● **Texte choisi**

┌──

Écrit à un moment clef de l’histoire de l’OMS, ce livre relate les dernières évolutions qui permettent de saisir les enjeux et d’esquisser des futurs possibles pour l’institution. À la fois ouvrage de relations internationales et réflexion sur le fonctionnement des organisations, et de leurs liens avec les autres acteurs internationaux (firmes multinationales, ONG et fondations, États), ce document montre comment certaines des problématiques majeures de l’OMS aujourd’hui s’ancrent dans son histoire ancienne.

Les deux premiers chapitres sont en effet consacrés aux origines de l’OMS et à sa création. Les objectifs et les fonctions, larges, de l’organisation, sont définis : normaliser, rechercher, former, informer et appuyer les États dans l’organisation de leurs systèmes de santé et de lutte contre les maladies. Dès le départ, l’auteur situe l’OMS parmi les autres acteurs de la santé publique mondiale : UNICEF, ONUSIDA, Banque Mondiale, fondations, etc.

Très vite, on comprend que l’institution se construit dans ces relations avec d’autres et que c’est aussi dans ces rapports complexes que s’enracinent les difficultés qu’elle rencontre. Le troisième chapitre explique ainsi que la coopération avec le secteur privé, renforcée à partir de la fin des années 1990, est un moyen formidable d’augmentation des ressources. L’éradication de la poliomyélite ou l’amélioration de l’accès aux vaccins ne sont que deux exemples de ce que permettent les partenariats. Ces contributions constituent cependant une source de risques non négligeables, notamment celui du conflit d’intérêts.

└──

● **Liste fournie**

┌──

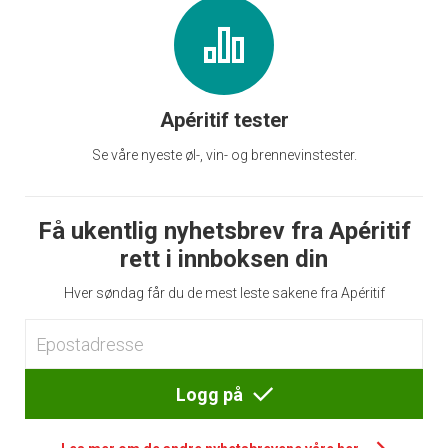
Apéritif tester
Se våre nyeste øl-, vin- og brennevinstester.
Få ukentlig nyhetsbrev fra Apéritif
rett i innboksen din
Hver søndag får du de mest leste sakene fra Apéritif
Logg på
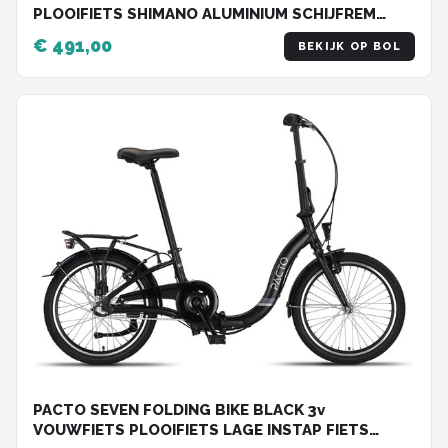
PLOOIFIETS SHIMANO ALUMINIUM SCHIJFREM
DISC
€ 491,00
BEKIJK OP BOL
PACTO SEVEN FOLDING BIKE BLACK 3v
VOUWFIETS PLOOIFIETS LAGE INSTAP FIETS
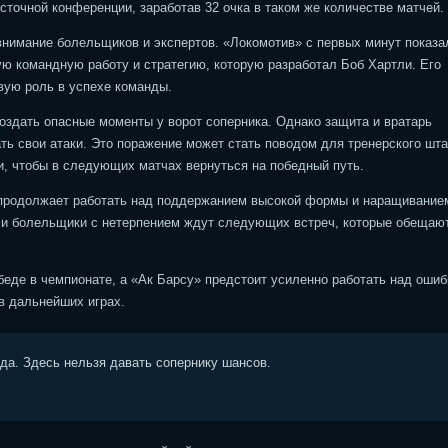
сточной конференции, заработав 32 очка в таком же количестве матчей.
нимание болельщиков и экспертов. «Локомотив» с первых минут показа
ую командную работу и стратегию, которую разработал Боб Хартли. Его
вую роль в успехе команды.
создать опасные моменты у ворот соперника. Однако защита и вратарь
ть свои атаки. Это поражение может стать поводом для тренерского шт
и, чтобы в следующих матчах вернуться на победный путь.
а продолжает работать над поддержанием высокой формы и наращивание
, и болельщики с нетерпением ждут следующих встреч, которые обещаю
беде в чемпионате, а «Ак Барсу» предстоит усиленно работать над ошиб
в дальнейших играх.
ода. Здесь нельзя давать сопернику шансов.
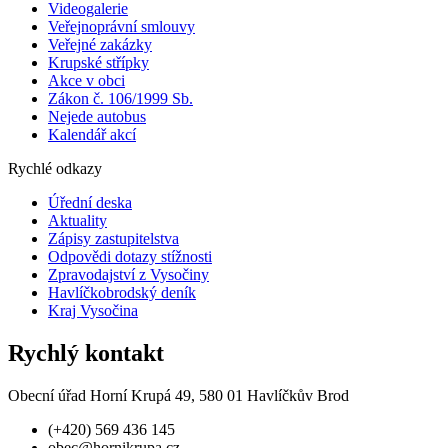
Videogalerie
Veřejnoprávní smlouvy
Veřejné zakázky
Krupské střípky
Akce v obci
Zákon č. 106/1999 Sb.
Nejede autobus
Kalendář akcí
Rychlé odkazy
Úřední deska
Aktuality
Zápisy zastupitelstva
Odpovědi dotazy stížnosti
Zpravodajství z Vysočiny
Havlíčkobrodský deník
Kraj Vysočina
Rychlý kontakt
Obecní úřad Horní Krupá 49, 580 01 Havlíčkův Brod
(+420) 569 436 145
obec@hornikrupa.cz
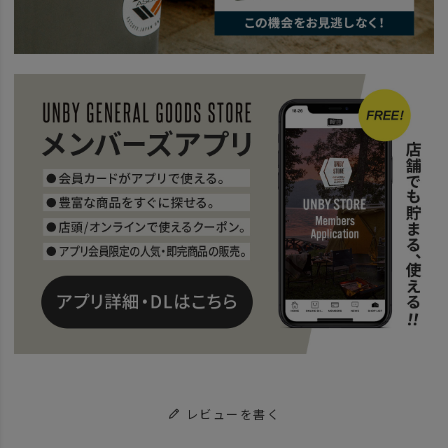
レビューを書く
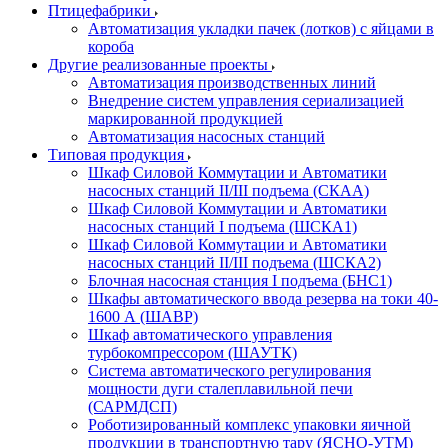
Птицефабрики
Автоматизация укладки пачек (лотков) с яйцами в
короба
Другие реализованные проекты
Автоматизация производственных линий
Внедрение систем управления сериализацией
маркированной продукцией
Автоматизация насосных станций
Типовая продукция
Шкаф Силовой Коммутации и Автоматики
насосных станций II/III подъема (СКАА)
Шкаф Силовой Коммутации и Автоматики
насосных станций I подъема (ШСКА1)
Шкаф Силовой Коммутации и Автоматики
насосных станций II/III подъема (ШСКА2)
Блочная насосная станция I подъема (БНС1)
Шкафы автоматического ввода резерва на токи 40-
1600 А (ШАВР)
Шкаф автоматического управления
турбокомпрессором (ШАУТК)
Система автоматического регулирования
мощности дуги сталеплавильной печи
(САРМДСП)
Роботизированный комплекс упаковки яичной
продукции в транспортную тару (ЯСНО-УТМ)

└──
┌──

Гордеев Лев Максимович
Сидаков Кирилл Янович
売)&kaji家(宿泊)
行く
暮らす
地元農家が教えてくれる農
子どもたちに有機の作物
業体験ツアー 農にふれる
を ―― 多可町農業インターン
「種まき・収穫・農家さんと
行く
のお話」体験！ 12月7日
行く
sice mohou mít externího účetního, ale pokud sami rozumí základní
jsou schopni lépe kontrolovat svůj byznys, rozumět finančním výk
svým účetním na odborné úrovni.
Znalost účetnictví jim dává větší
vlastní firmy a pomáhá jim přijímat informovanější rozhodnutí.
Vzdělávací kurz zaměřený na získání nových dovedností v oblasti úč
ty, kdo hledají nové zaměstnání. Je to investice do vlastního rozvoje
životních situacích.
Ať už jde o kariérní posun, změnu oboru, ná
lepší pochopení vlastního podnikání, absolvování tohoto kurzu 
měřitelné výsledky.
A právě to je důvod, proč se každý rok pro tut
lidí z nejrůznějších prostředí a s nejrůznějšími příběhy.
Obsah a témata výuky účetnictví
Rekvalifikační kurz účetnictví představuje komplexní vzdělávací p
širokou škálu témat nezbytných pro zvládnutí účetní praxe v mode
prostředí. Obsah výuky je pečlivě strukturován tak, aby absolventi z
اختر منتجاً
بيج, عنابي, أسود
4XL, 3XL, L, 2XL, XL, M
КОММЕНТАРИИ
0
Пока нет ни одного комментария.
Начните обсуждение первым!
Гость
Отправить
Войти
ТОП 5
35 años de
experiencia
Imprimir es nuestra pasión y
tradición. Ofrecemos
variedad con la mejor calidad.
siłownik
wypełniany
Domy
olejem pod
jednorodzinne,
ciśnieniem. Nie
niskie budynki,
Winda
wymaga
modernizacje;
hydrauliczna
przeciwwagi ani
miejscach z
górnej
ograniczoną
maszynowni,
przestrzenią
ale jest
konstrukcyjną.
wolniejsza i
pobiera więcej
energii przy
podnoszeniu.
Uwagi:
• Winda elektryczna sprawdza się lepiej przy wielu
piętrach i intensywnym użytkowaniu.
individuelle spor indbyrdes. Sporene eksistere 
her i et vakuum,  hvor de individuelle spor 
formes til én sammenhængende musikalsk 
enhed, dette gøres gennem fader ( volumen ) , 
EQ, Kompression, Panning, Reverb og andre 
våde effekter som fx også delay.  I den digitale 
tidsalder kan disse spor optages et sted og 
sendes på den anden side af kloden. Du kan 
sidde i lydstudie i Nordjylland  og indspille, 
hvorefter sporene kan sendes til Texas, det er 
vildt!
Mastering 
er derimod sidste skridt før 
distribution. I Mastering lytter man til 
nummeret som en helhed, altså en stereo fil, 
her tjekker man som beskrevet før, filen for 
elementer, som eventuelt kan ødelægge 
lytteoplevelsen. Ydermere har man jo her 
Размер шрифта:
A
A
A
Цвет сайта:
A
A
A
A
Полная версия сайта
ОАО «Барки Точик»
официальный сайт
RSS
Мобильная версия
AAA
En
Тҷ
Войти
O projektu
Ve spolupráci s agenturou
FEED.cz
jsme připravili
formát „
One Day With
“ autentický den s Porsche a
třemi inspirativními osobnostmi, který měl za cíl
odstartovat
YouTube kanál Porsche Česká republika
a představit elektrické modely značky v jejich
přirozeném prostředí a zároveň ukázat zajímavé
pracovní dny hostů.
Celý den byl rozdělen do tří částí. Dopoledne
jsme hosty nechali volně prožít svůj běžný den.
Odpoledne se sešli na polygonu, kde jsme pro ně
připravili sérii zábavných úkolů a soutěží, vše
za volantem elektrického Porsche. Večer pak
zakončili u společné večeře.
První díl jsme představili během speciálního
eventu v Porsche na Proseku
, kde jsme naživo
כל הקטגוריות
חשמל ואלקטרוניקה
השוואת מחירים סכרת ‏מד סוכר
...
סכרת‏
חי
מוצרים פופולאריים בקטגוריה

└──
┌──

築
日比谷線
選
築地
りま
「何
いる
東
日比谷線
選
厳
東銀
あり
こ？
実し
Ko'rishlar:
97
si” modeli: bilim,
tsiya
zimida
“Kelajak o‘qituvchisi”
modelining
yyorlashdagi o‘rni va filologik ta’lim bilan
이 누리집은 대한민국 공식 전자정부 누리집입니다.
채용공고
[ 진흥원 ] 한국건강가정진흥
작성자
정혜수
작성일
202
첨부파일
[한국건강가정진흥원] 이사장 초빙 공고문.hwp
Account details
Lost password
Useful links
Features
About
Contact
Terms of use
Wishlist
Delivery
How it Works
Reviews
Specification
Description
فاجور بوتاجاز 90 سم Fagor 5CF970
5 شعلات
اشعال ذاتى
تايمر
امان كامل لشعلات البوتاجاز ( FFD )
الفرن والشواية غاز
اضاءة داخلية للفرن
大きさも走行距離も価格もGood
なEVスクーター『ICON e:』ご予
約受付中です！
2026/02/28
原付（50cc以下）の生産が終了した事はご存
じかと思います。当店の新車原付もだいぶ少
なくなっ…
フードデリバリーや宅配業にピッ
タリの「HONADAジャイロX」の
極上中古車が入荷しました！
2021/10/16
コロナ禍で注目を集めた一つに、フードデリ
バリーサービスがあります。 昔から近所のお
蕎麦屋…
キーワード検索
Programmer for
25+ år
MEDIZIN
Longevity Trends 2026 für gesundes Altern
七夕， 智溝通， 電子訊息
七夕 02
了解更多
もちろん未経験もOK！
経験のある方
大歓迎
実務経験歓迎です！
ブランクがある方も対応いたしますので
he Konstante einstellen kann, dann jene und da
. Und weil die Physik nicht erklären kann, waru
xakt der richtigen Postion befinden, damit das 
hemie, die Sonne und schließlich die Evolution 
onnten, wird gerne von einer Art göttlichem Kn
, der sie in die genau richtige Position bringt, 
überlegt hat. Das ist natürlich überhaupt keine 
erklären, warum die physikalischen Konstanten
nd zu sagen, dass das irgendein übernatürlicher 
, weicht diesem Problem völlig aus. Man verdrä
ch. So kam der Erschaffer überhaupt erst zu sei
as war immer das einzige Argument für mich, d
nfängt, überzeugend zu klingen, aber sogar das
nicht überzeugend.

└──

● **À faire**
a – Répondez à ces questions sur le texte consacré à l'OMS :
(i) Quels chapitres du livre traitent des origines de l'OMS et de sa création ?
(ii) Depuis quand la coopération avec le secteur privé a-t-elle été renforcée ?
(iii) Quel risque est cité en particulier pour ces contributions ?
b – Recopiez, dans le texte sur l'OMS, le passage qui va de « Les deux premiers » jusqu'à « Mondiale, fondations, etc. ».

● **Réponses**
a –
(i) Les deux premiers chapitres.
(ii) Depuis la fin des années 1990.
(iii) Le conflit d'intérêts.

b –
Les deux premiers chapitres sont en effet consacrés aux origines de l’OMS et à sa création. Les objectifs et les fonctions, larges, de l’organisation, sont définis : normaliser, rechercher, former, informer et appuyer les États dans l’organisation de leurs systèmes de santé et de lutte contre les maladies. Dès le départ, l’auteur situe l’OMS parmi les autres acteurs de la santé publique mondiale : UNICEF, ONUSIDA, Banque Mondiale, fondations, etc.